# DATA BLOCK
· · · · ·

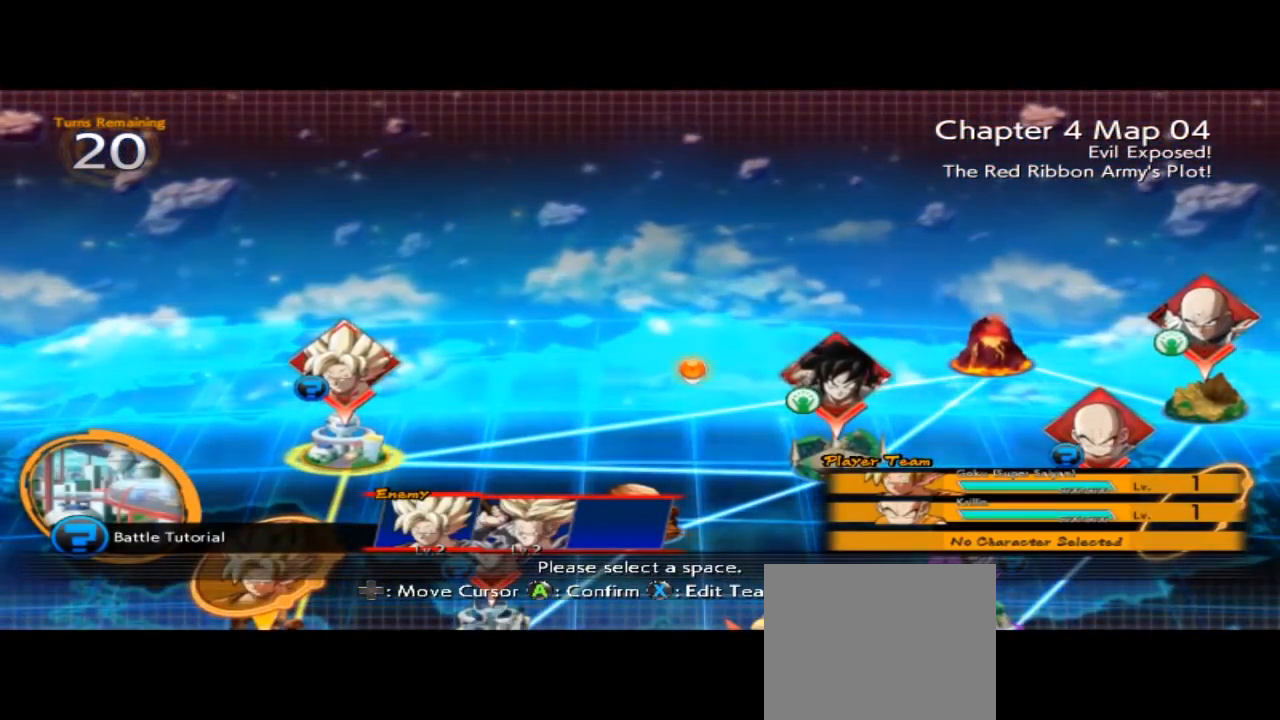
{"buttons": [], "left_stick": "down-right", "events": []}
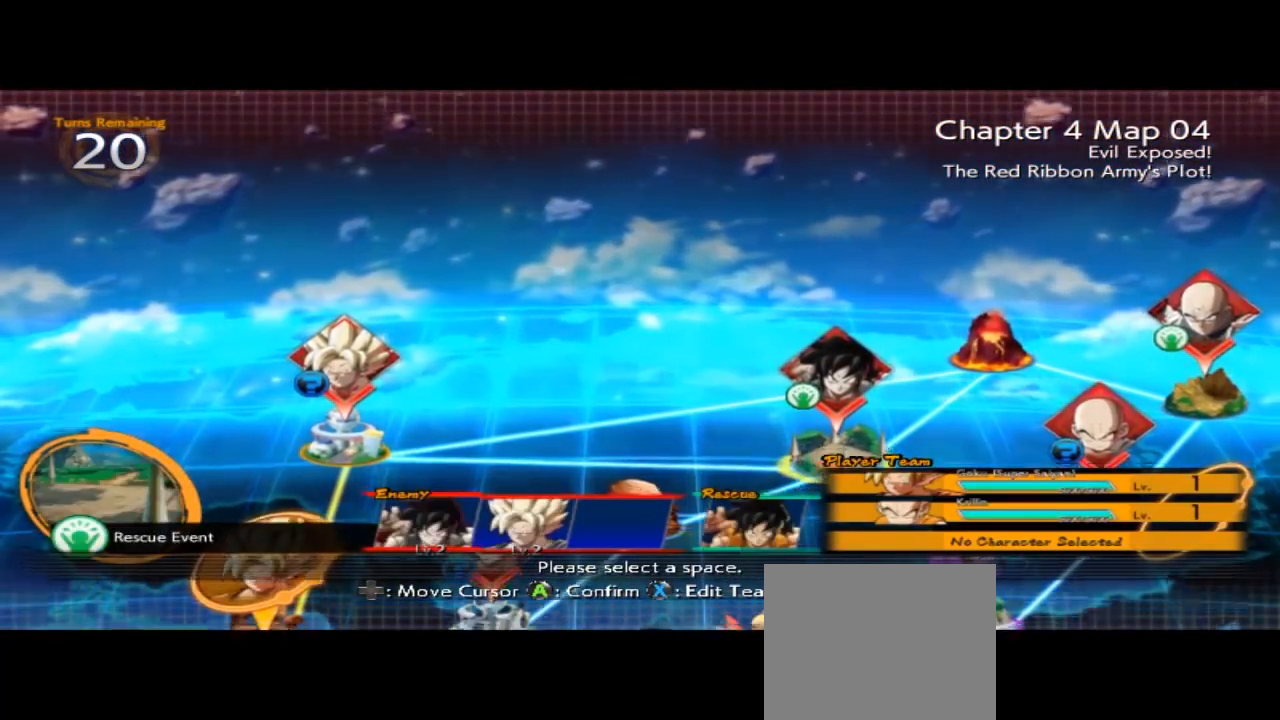
{"buttons": [], "left_stick": "down", "events": [[233, "left_stick", "down"]]}
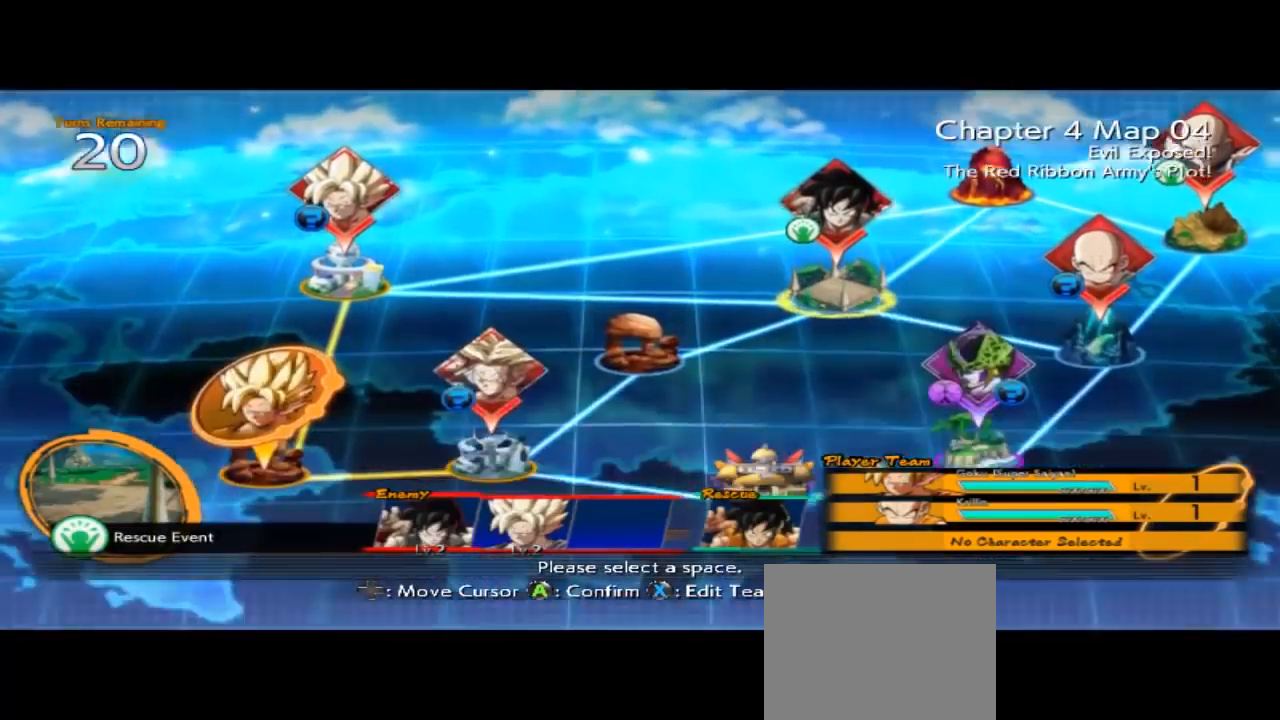
{"buttons": [], "left_stick": "down-left", "events": [[100, "left_stick", "down-left"]]}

· · · · ·

Through to the final line, copy the material above exactly and skip the images.

# WRITTEN REPLY
{"buttons": [], "left_stick": "down-right", "events": []}
{"buttons": [], "left_stick": "down", "events": [[233, "left_stick", "down"]]}
{"buttons": [], "left_stick": "down-left", "events": [[100, "left_stick", "down-left"]]}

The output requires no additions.